4. 役割について


4-1.役割の種類について

 新井・松井(2003)はサークル集団の多くは,原則として学生の自主的な意志に基づいて結成され,構成員は学生であり,加入も運営も学生の自発的意思決定に基づいているという特徴を持つと述べている。大学の部活やサークルで与えられる役割といっても,様々なものが考えられる。役割といわれて思いつくものとして,その集団を率いていくとされる“代表”,“キャプテン”,“副代表”,“会長”などの幹部的な役割が挙げられる。この他にも,“音源係”,“隊列長”,“会計”“マネージャー”などある集団特有の役割など様々な役割が存在する。

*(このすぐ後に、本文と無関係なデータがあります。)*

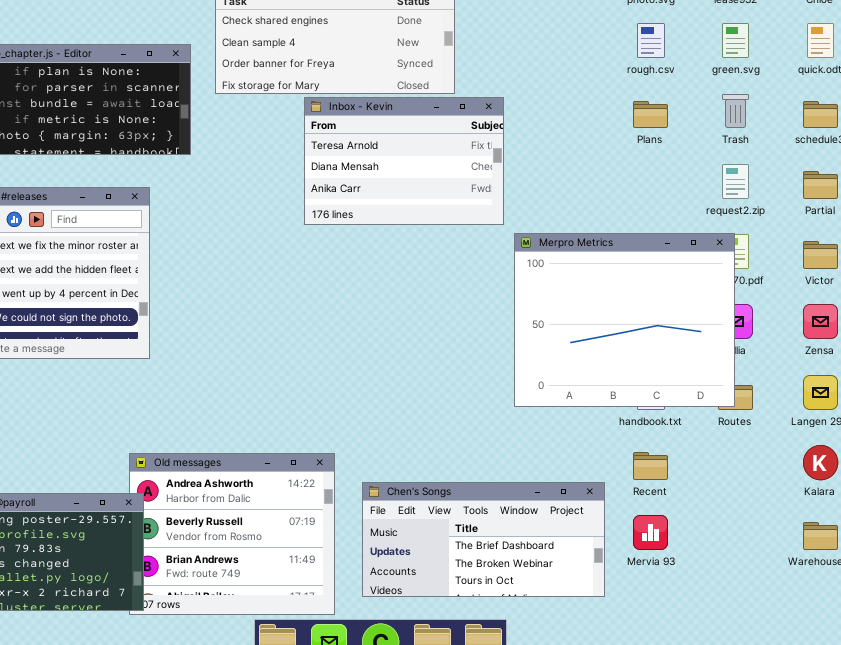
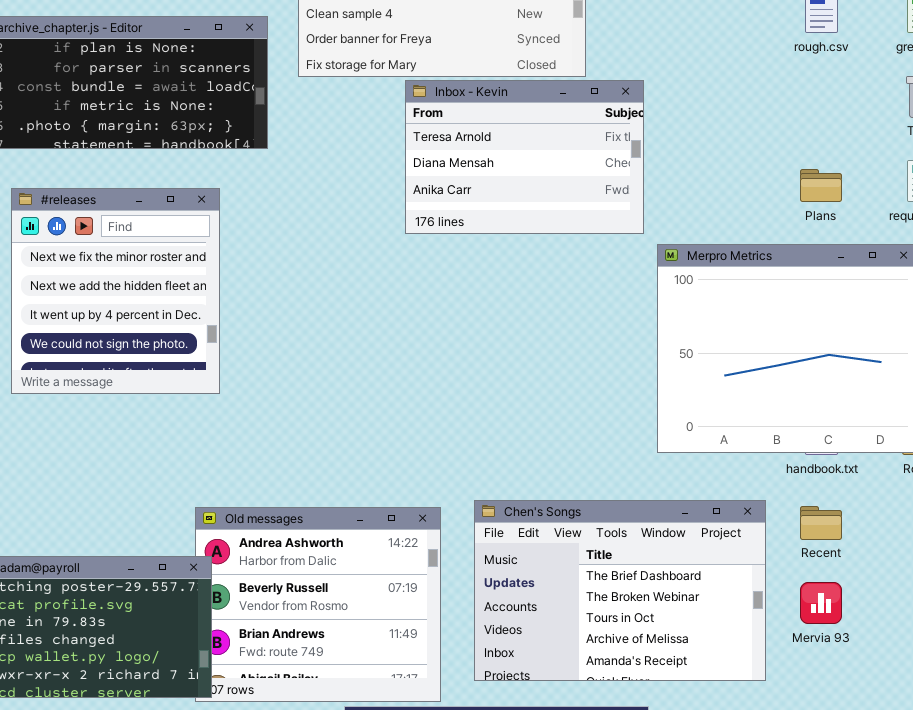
Plans: [633,101,668,128] -> [800,169,842,202], moved
Chen's Songs: [362,482,605,597] -> [474,500,766,681], resized

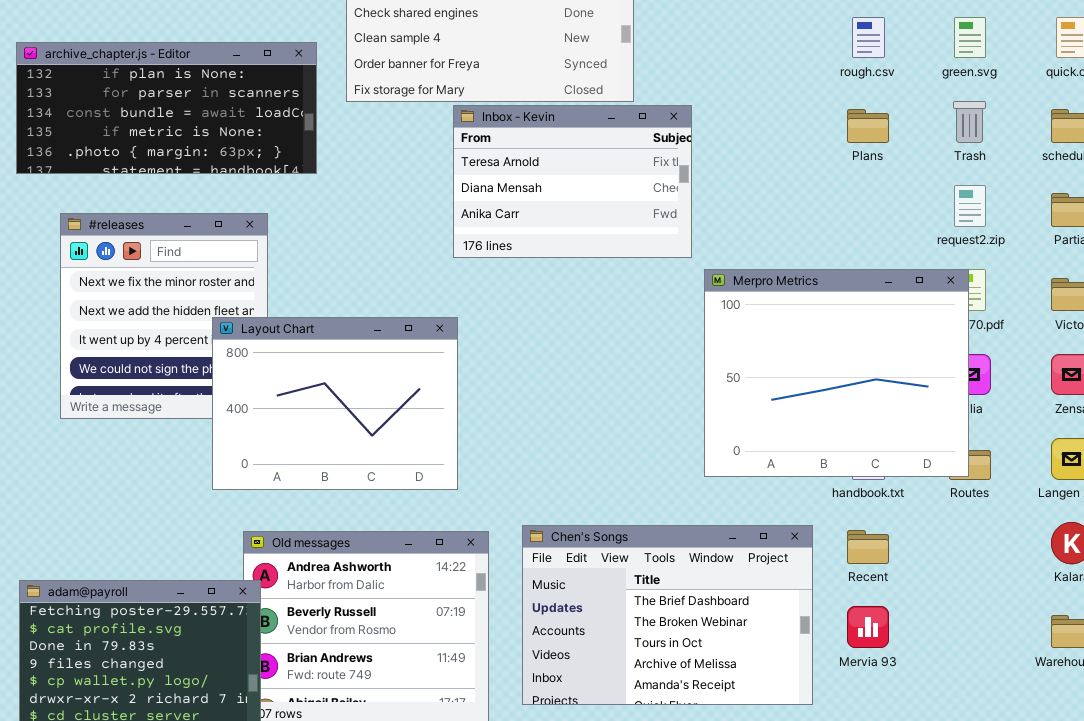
Plans: [800,169,842,202] -> [847,109,889,143], moved
Layout Chart: none -> [212,317,458,490], opened

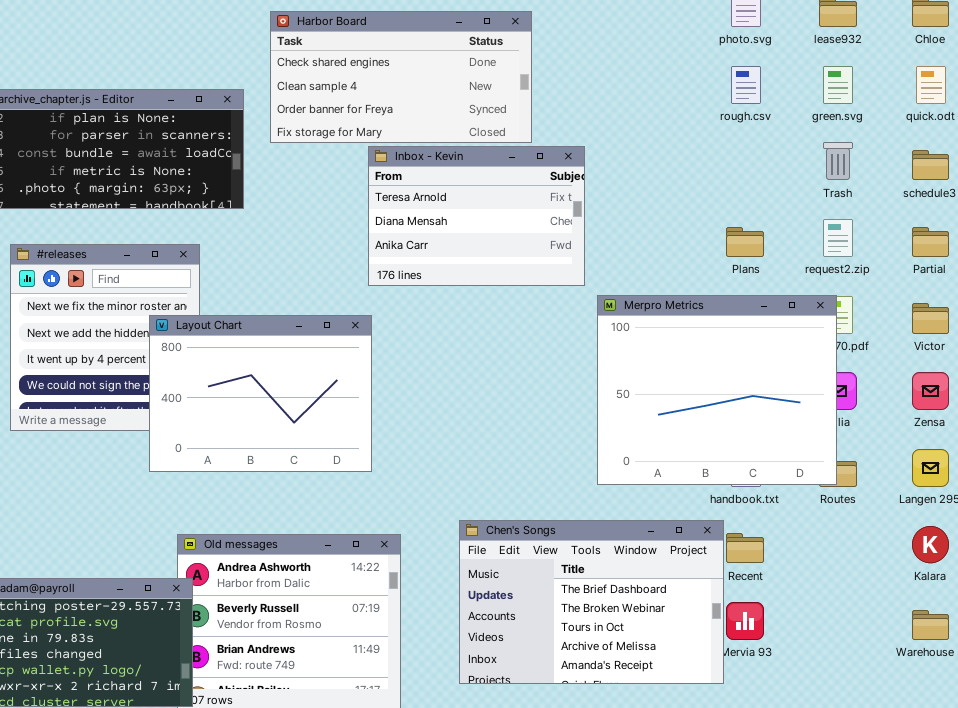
Plans: [847,109,889,143] -> [726,227,764,257], moved
Layout Chart: [212,317,458,490] -> [149,315,372,472], moved
Chen's Songs: [522,525,813,705] -> [459,520,724,684], moved

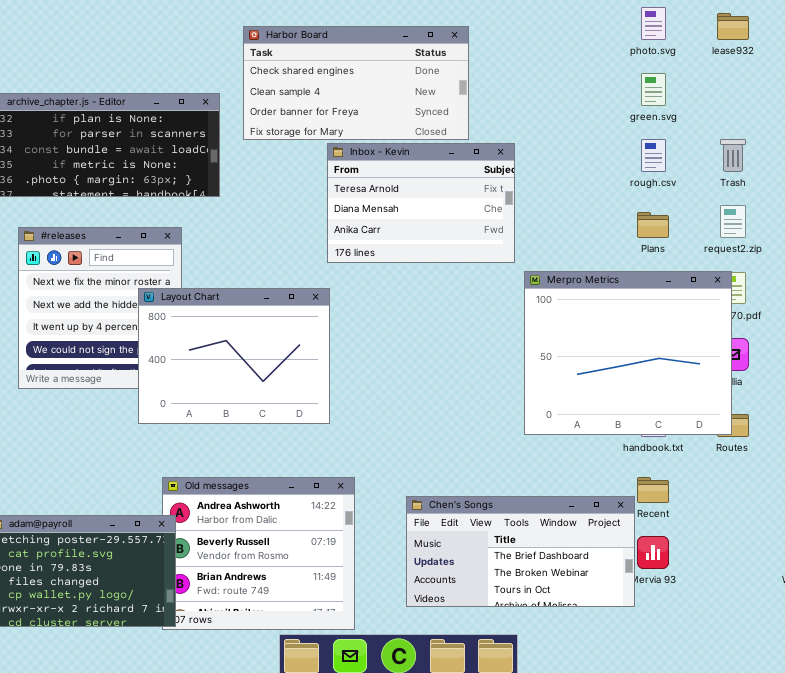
rough.csv: [731,66,761,104] -> [641,139,666,172], moved
green.svg: [823,66,853,104] -> [641,73,666,106], moved
Chen's Songs: [459,520,724,684] -> [406,496,635,607], resized

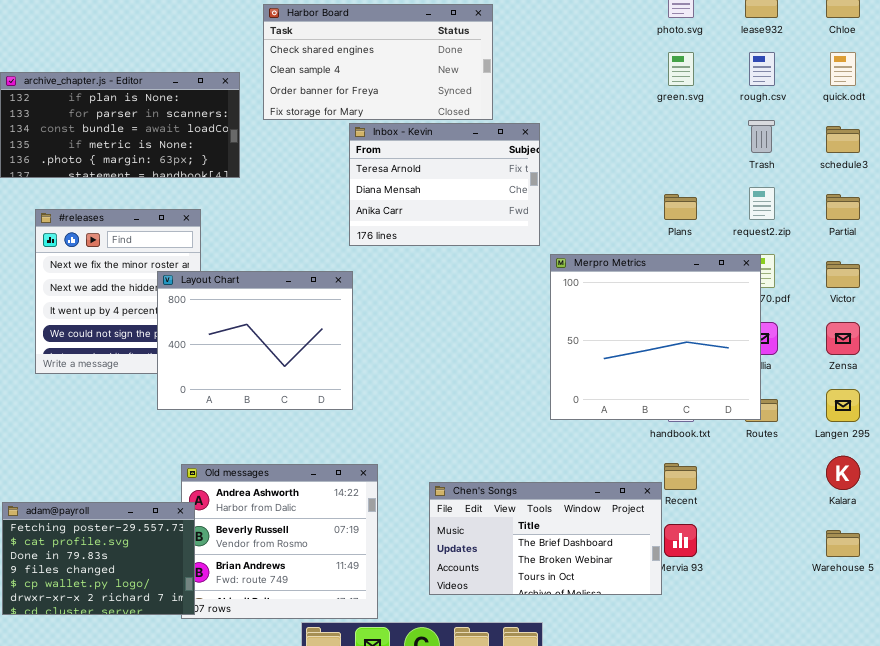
rough.csv: [641,139,666,172] -> [749,52,775,86], moved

 では,役割を与えられるということはどういうことを意味するのか。吉川(2016)はリーダーシップに着目して研究を進める中で,「リーダーの資質がなければリーダーにはなれない。リーダーの資質を持っていなければリーダーには相応しくないと考える」と述べている。こうしたことから,役割を与えられるということは,その役割は与えられた人にしかできない,与えられた本人が適任であるとして与えられたものであるということであると言える。役割を与えられたものは「自分が責任を持ってこの役割を果たさなければならない」という責任感も抱くだろう。また,こうした不特定多数の中から選ばれることで,自分自身の価値や存在の意味も感じることが出来ると考えられる。そのため,このように役割を与えられるということは,「自分自身に価値がある」と捉える自尊感情との間に関連があることが予想される。そのような中で,リーダーのような役割を与えられる人物にはどのような特徴があるのだろうか。

4-2.集団を率いていく役割を持つ人物の特徴

 リーダーシップ理論では当初,リーダーシップは個人の資質や行動によるものだとする立場が主流だったが,昨今では他者との関係や状況に応じて発揮されるものだというものになってきている(吉川,2016)。つまり,代表やキャプテンなどのリーダー的な存在になる人物は,集団内の仲間との関係性をうまく測れていたり,メンバーに寄り添うことができる人物であるということが考えられる。そのため,仲間からの信頼も厚く,関係性もうまく測れているという点から,他者との良好な関係が特に測れている人物であるといえる。こうした点から,リーダー的な存在の人は,より一層自分自身に価値を感じられたり,他者から必要とされているということを実感できると考えられる。つまり,リーダー的な役割を与えられた人物は,他の役割を与えられた人物よりも自尊感情が高まりやすいと考えられる。